# Directions for this task
Return every line in the rows that contains the word "Kuřecí". Case counts.
···
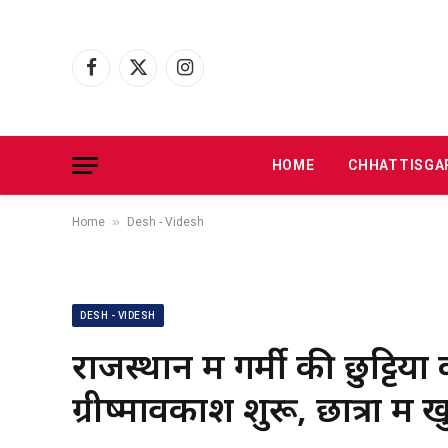
Facebook
X
Instagram
(Twitter)
HOME
CHHATTISGA
»
Home
Desh - Videsh
DESH - VIDESH
राजस्थान में गर्मी की छुट्टियो
ग्रीष्मावकाश शुरू, छात्रों मे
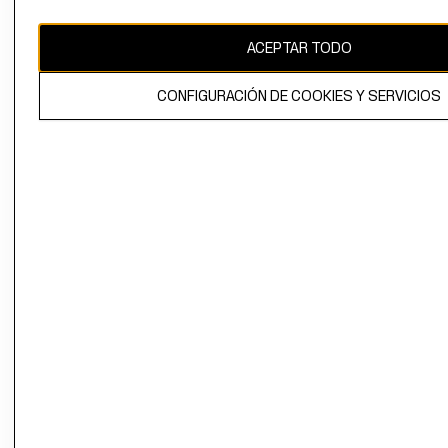
CAMBIAR REGIÓN
ACEPTAR TODO
CONFIGURACIÓN DE COOKIES Y SERVICIOS
El contenido de esta página web está protegido por copyright y es
propiedad de H&M Hennes & Mauritz AB.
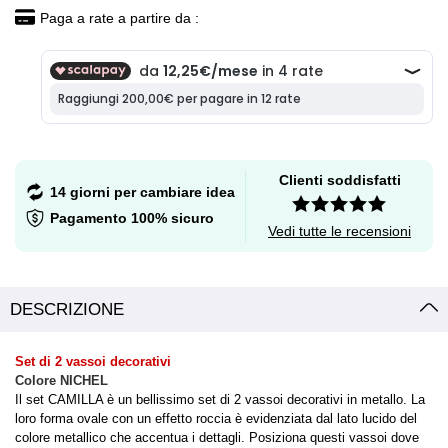
Paga a rate a partire da :
Clienti soddisfatti
14 giorni per cambiare idea
Pagamento 100% sicuro
Vedi tutte le recensioni
DESCRIZIONE
Set di 2 vassoi decorativi
Colore NICHEL
Il set CAMILLA è un bellissimo set di 2 vassoi decorativi in metallo. La
loro forma ovale con un effetto roccia è evidenziata dal lato lucido del
colore metallico che accentua i dettagli. Posiziona questi vassoi dove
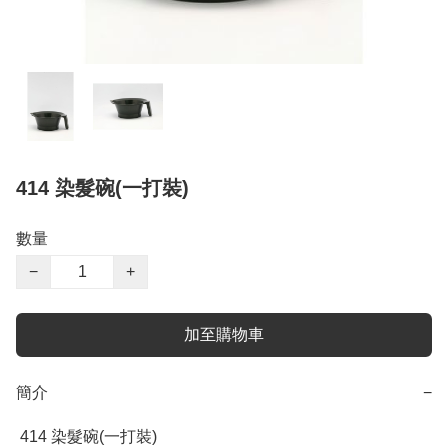
414 染髮碗(一打裝)
數量
−
+
加至購物車
簡介
−
 414 染髮碗(一打裝)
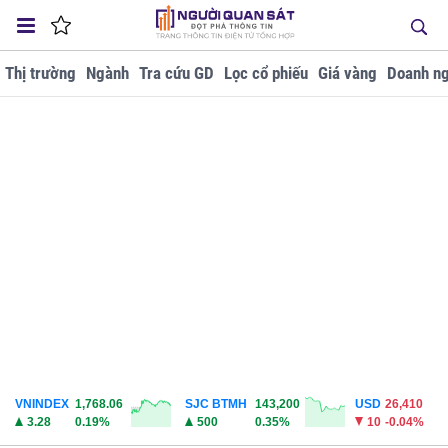
Thị trường
Ngành
Tra cứu GD
Lọc cổ phiếu
Giá vàng
Doanh ng
VNINDEX
1,768.06
SJC BTMH
143,200
USD
26,410
3.28
0.19%
500
0.35%
10
-0.04%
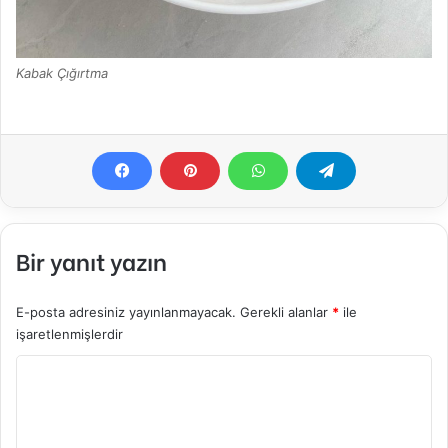
Kabak Çığırtma
Bir yanıt yazın
E-posta adresiniz yayınlanmayacak.
Gerekli alanlar
*
ile
işaretlenmişlerdir
Y
o
r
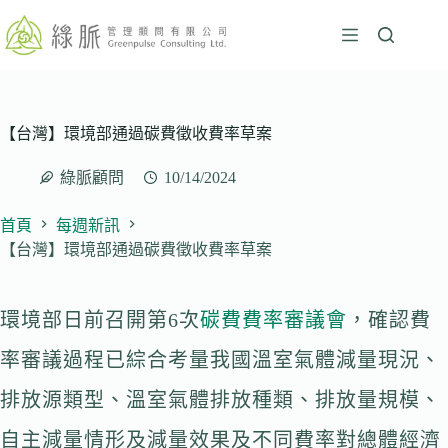
跳
至
主
要
內
容
【台灣】環境部通過碳費徵收費率草案
綠脈顧問
10/14/2024
首頁
每週新訊
【台灣】環境部通過碳費徵收費率草案
環境部日前召開第6次
碳費費率審議會
，確認費
率審議過程已綜合考量我國溫室氣體減量現況、
排放源類型、溫室氣體排放種類、排放量規模、
自主減量情形及減量效果及不同費率對總體經濟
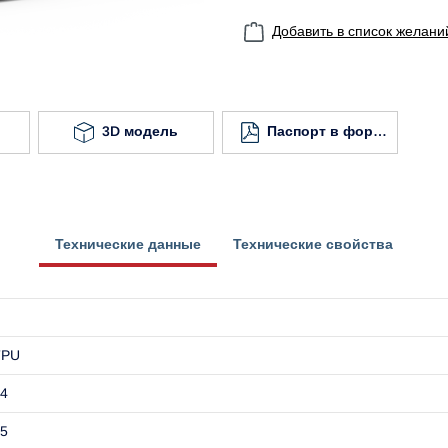
Добавить в список желани
3D модель
Паспорт в формате
Технические данные
Технические свойства
TPU
4
5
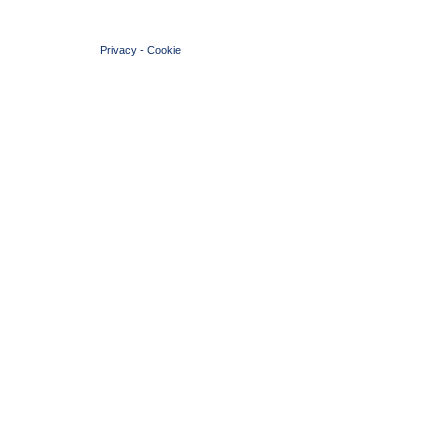
© 2004 Copyright by FIN Veneto - P.Iva 01384031009
Privacy
-
Cookie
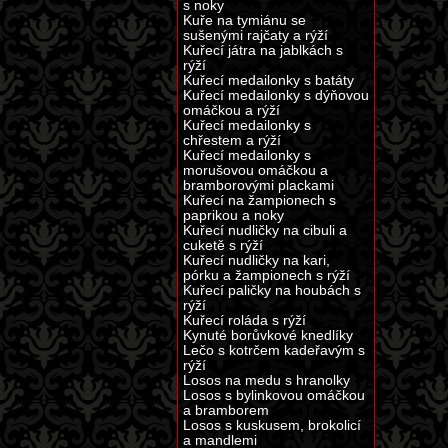
s noky
Kuře na tymiánu se
sušenými rajčaty a rýží
Kuřecí játra na jablkách s
rýží
Kuřecí medailonky s batáty
Kuřecí medailonky s dýňovou
omáčkou a rýží
Kuřecí medailonky s
chřestem a rýží
Kuřecí medailonky s
morušovou omáčkou a
bramborovými plackami
Kuřecí na žampionech s
paprikou a noky
Kuřecí nudličky na cibuli a
cuketě s rýží
Kuřecí nudličky na kari,
pórku a žampionech s rýží
Kuřecí paličky na houbách s
rýží
Kuřecí roláda s rýží
Kynuté borůvkové knedlíky
Lečo s kotrčem kadeřavým s
rýží
Losos na medu s hranolky
Losos s bylinkovou omáčkou
a bramborem
Losos s kuskusem, brokolicí
a mandlemi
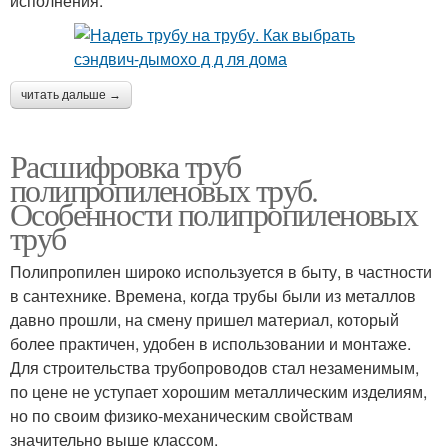
исполнения.
читать дальше →
Расшифровка труб
полипропиленовых труб.
Особенности полипропиленовых
труб
Полипропилен широко используется в быту, в частности
в сантехнике. Времена, когда трубы были из металлов
давно прошли, на смену пришел материал, который
более практичен, удобен в использовании и монтаже.
Для строительства трубопроводов стал незаменимым,
по цене не уступает хорошим металлическим изделиям,
но по своим физико-механическим свойствам
значительно выше классом.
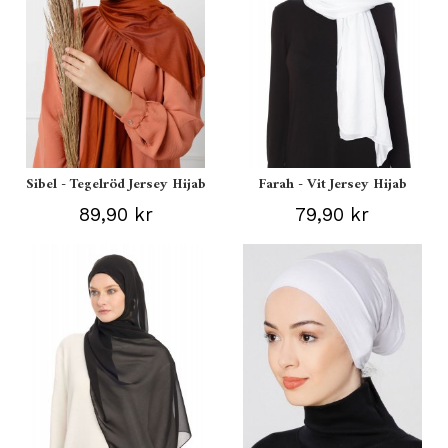
Sibel - Tegelröd Jersey Hijab
Farah - Vit Jersey Hijab
89,90 kr
79,90 kr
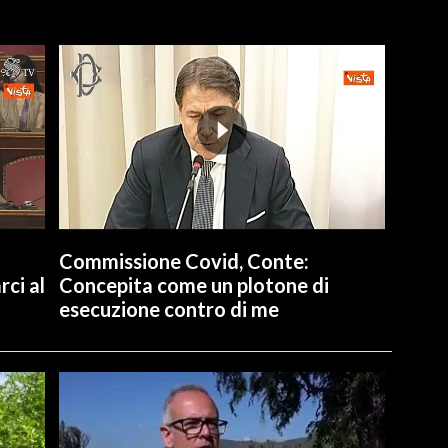
Commissione Covid, Conte:
ci al
Concepita come un plotone di
esecuzione contro di me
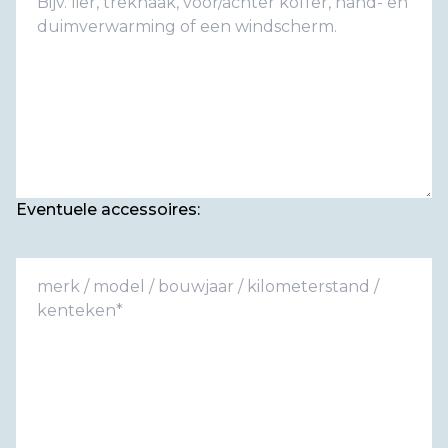
Eventuele accessoires:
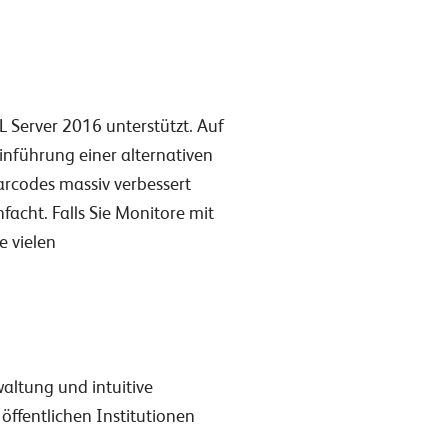
Server 2016 unterstützt. Auf
inführung einer alternativen
arcodes massiv verbessert
facht. Falls Sie Monitore mit
e vielen
ltung und intuitive
öffentlichen Institutionen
···
# Output for this task
Kuřecí játra na jablkách s
Kuřecí medailonky s batáty
Kuřecí medailonky s dýňovou
Kuřecí medailonky s
Kuřecí medailonky s
Kuřecí na žampionech s
Kuřecí nudličky na cibuli a
Kuřecí nudličky na kari,
Kuřecí paličky na houbách s
Kuřecí roláda s rýží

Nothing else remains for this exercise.